Through the publication in June 2021 of the National Security Study Memorandum (NSSM-1), the president of the United States, Joe Biden, recognized international corruption as a major risk to his country’s security due to its ability to erode democracy and the rule of law in nations of the world.
In response to this recognition, a working group was formed to devise a definitive and unified strategy focused on combating corruption on various fronts. The strategy itself is a summary of actions that have been implemented and new ones that would improve the global impact of the US government’s effort to attack this problem.
Integrating the application of the already well-known FCPA (Foreign Corrupt Practices Act), with new anti-money laundering regulations and the implementation of the Registry of Final Beneficiaries, as well as allocating criminal liability to foreign public officials who request or accept bribes, are just a few of the strategies expected to be implemented in the working group’s documentation.
In the formulation of the document, the following five fundamental pillars were identified.
- Modernize and coordinate efforts of the US government in the fight against corruption.
- Curb illicit finances.
- Assign responsibility to corrupt actors.
- Preserve and strengthen the multilateral anti-corruption architecture.
- Enhance diplomatic engagement and leverage foreign assistance resources to advance goals.
Under the first pillar, a new anti-corruption working group would be created within the Department of Commerce to work in conjunction with the newly formed anti-corruption working groups within USAID and the Treasury Department. These teams will benefit from an increase in the resources allocated to this fight. The exchange of information using intra-agency and intergovernmental intelligence techniques will be encouraged.
To stem the flow of illicit finances, the US is committed to reviewing deficiencies in its anti-money laundering system, including the activation of beneficial ownership registration in legal arrangements and real estate transactions. These efforts may include the implementation of regulations to require investment advisers to report suspicious activities, and the regulation of other professions necessary in the capital movement process, such as lawyers, accountants, trustees, and other private service providers.
To better identify and punish all those responsible in a corrupt relationship, efforts will be made to broaden the application of the FCPA and its relationship with money laundering (illicit proceeds from bribery). In addition, a pilot program for the recovery of assets from corrupt office-holders and their supporters will be carried out and the USAID global responsibility program will be improved.

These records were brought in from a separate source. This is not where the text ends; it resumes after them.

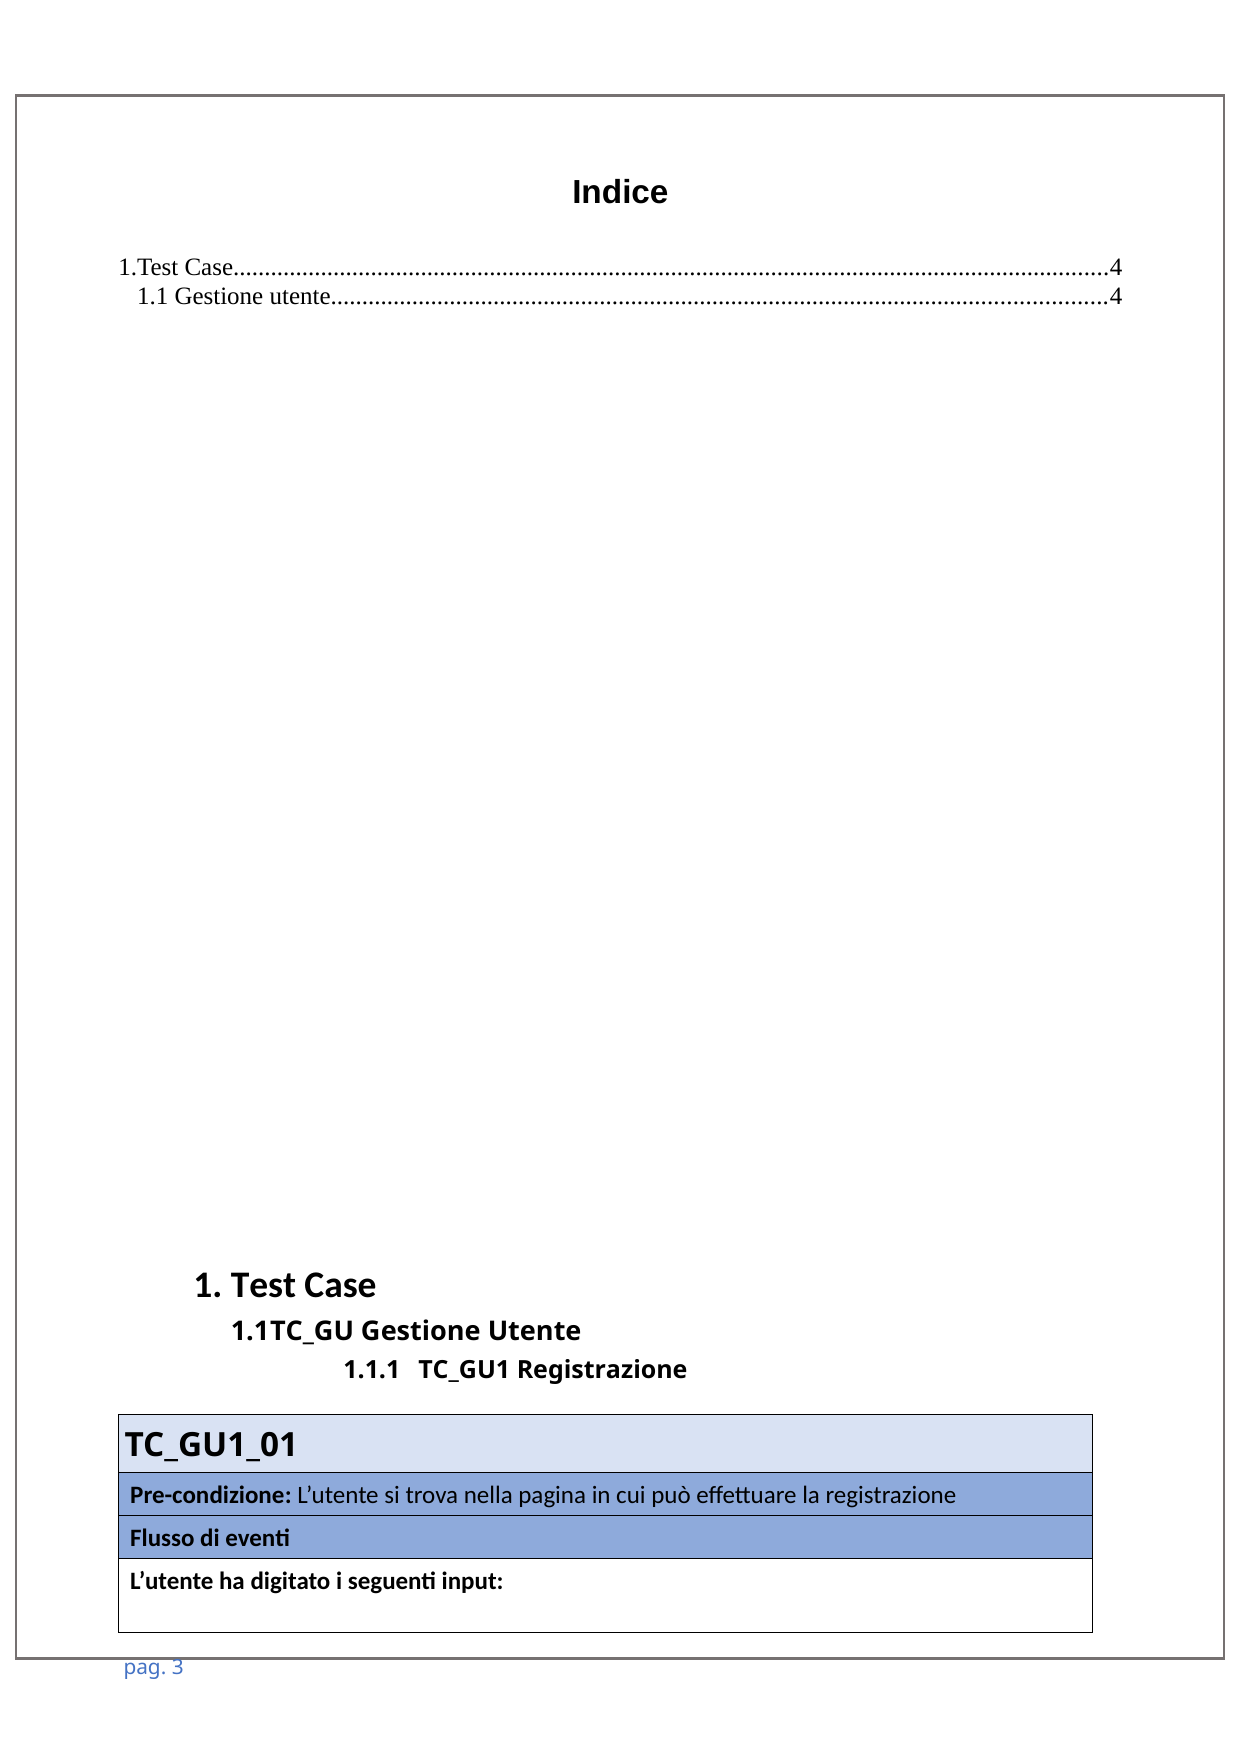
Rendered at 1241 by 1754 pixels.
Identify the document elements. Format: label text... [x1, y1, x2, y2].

table_cell Flusso di eventi [119, 1516, 1092, 1558]
table_cell Pre-condizione: L’utente si trova nella pagina in cui può effettuare la registrazione [119, 1473, 1092, 1515]
subtitle TC_GU Gestione Utente [231, 1311, 1122, 1348]
subtitle TC_GU1 Registrazione [343, 1352, 1122, 1386]
text 1.Test Case 4 [118, 252, 1122, 281]
subtitle Test Case [193, 1261, 1122, 1307]
text 1.1 Gestione utente 4 [118, 281, 1122, 338]
table_cell L’utente ha digitato i seguenti input: Nome: Mario Cognome: Rossi Username: MariettoRosso Email: MarioRoss.22@gmail.com Password: 123Stella Descrizione: Ciao! Sono Mario. [119, 1559, 1092, 1632]
text Indice [118, 173, 1122, 211]
table_header TC_GU1_01 [119, 1415, 1092, 1472]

The third pillar may be the one that most involves the business sector since one of its endeavors is to promote the adoption and application of anti-corruption compliance programs by US and international companies, as well as the inclusion of anti-corruption provisions in trade agreements.
Other efforts are aimed at improving the accessibility of and providing guarantees to those who unveil bribery, self-dealing, and other corrupt activities such as activists, journalists, and whistleblowers.

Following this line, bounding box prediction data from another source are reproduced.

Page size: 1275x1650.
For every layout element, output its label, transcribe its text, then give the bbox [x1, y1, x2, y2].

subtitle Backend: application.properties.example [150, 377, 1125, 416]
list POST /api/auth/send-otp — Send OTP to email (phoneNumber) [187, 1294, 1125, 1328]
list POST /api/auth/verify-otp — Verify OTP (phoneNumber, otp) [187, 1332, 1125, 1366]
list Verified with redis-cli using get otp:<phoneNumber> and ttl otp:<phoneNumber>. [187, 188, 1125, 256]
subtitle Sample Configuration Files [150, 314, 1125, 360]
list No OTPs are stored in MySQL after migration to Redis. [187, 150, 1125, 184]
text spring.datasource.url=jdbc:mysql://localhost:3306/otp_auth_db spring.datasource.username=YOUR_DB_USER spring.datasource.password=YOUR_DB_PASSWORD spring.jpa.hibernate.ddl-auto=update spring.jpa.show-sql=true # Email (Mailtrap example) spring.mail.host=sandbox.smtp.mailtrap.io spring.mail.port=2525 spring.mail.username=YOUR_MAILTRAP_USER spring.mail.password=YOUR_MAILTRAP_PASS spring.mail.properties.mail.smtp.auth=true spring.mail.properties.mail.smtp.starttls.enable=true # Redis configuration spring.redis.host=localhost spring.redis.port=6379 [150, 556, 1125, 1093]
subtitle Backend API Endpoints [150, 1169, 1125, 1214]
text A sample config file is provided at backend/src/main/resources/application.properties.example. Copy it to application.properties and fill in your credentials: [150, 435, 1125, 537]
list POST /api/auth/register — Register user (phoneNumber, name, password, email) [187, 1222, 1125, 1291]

Perhaps the most promising feature of this strategy is that it marks the beginning of an action plan that identifies corruption as ongoing criminal activity that affects the economy, governance, and standard of living of both developing countries and economic powers, and mitigates global efforts in the fight against poverty.
Publication of the document marks a starting point that commits participants to monitor and self-regulate and file periodic reports on the results and scope of each line of action.
The next few months promise to bring interesting challenges to legal systems around the globe and compliance efforts among them. Latin America in particular, as part of the North American giant’s main sphere of influence, could be sorely tested.